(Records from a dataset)
****************************************

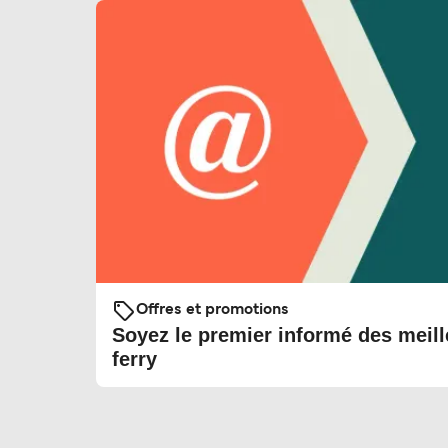
Offres et promotions
Soyez le premier informé des meill
ferry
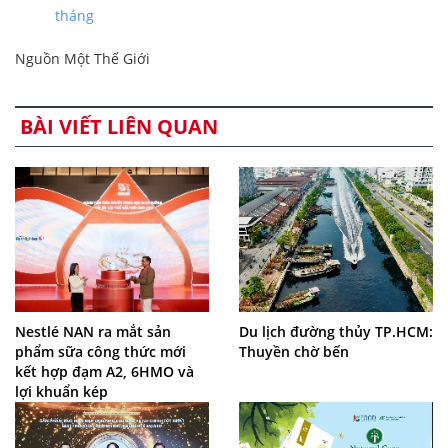
tháng
Nguồn Một Thế Giới
BÀI VIẾT LIÊN QUAN
Nestlé NAN ra mắt sản
Du lịch đường thủy TP.HCM:
phẩm sữa công thức mới
Thuyền chờ bến
kết hợp đạm A2, 6HMO và
lợi khuẩn kép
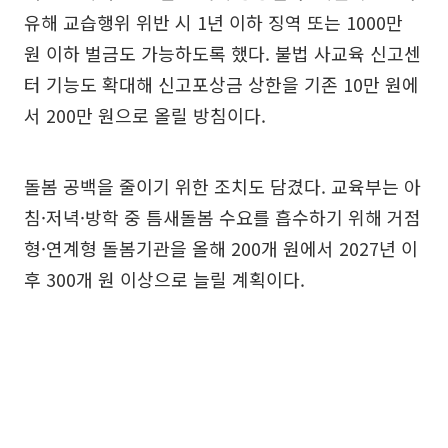
유해 교습행위 위반 시 1년 이하 징역 또는 1000만
원 이하 벌금도 가능하도록 했다. 불법 사교육 신고센
터 기능도 확대해 신고포상금 상한을 기존 10만 원에
서 200만 원으로 올릴 방침이다.
돌봄 공백을 줄이기 위한 조치도 담겼다. 교육부는 아
침·저녁·방학 중 틈새돌봄 수요를 흡수하기 위해 거점
형·연계형 돌봄기관을 올해 200개 원에서 2027년 이
후 300개 원 이상으로 늘릴 계획이다.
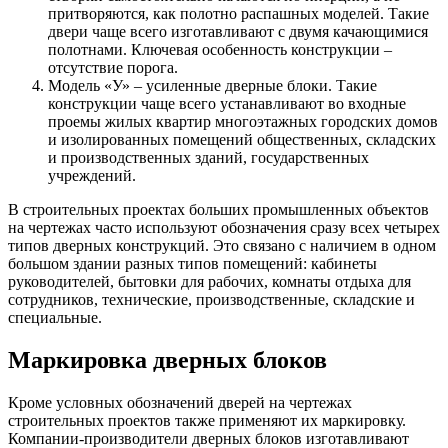
притворяются, как полотно распашных моделей. Такие
двери чаще всего изготавливают с двумя качающимися
полотнами. Ключевая особенность конструкции –
отсутствие порога.
Модель «У» – усиленные дверные блоки. Такие
конструкции чаще всего устанавливают во входные
проемы жилых квартир многоэтажных городских домов
и изолированных помещений общественных, складских
и производственных зданий, государственных
учреждений.
В строительных проектах больших промышленных объектов
на чертежах часто используют обозначения сразу всех четырех
типов дверных конструкций. Это связано с наличием в одном
большом здании разных типов помещений: кабинеты
руководителей, бытовки для рабочих, комнаты отдыха для
сотрудников, технические, производственные, складские и
специальные.
Маркировка дверных блоков
Кроме условных обозначений дверей на чертежах
строительных проектов также применяют их маркировку.
Компании-производители дверных блоков изготавливают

****************************************

[The problem] The line containing "сотрудников, технические, производственные, складские" marks where to begin; copy it and every later line exactly, through the end of the data.

[Your response]
сотрудников, технические, производственные, складские и
специальные.
Маркировка дверных блоков
Кроме условных обозначений дверей на чертежах
строительных проектов также применяют их маркировку.
Компании-производители дверных блоков изготавливают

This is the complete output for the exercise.